From the line containing "###Game Starting Image" to the last line of the listing, both included, copy every line exactly and drop the pictures.
== Segment start ==
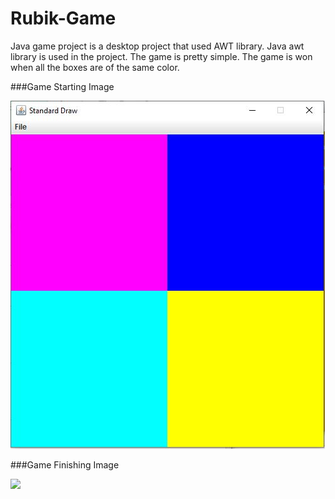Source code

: # Rubik-Game

Java game project is a desktop project that used AWT library. Java awt library is used in the project.
The game is pretty simple. The game is won when all the boxes are of the same color.

###Game Starting Image

![](https://github.com/beyzayuksell/Rubik-Game/blob/main/Application_Images/rubicgame1.JPG)

###Game Finishing Image

![](https://github.com/beyzayuksell/Rubik-Game/blob/main/Application_Images/rubicgame2.JPG)
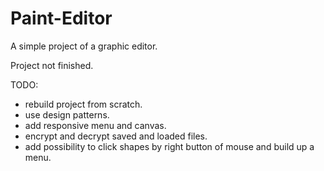 # Paint-Editor
A simple project of a graphic editor.

Project not finished. 

TODO:
+ rebuild project from scratch.
+ use design patterns.
+ add responsive menu and canvas.
+ encrypt and decrypt saved and loaded files.
+ add possibility to click shapes by right button of mouse and build up a menu.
== Segment end ==
_Response to the exercise:_
###Game Starting Image

![](https://github.com/beyzayuksell/Rubik-Game/blob/main/Application_Images/rubicgame1.JPG)

###Game Finishing Image

![](https://github.com/beyzayuksell/Rubik-Game/blob/main/Application_Images/rubicgame2.JPG)
 # Paint-Editor
A simple project of a graphic editor.

Project not finished. 

TODO:
+ rebuild project from scratch.
+ use design patterns.
+ add responsive menu and canvas.
+ encrypt and decrypt saved and loaded files.
+ add possibility to click shapes by right button of mouse and build up a menu.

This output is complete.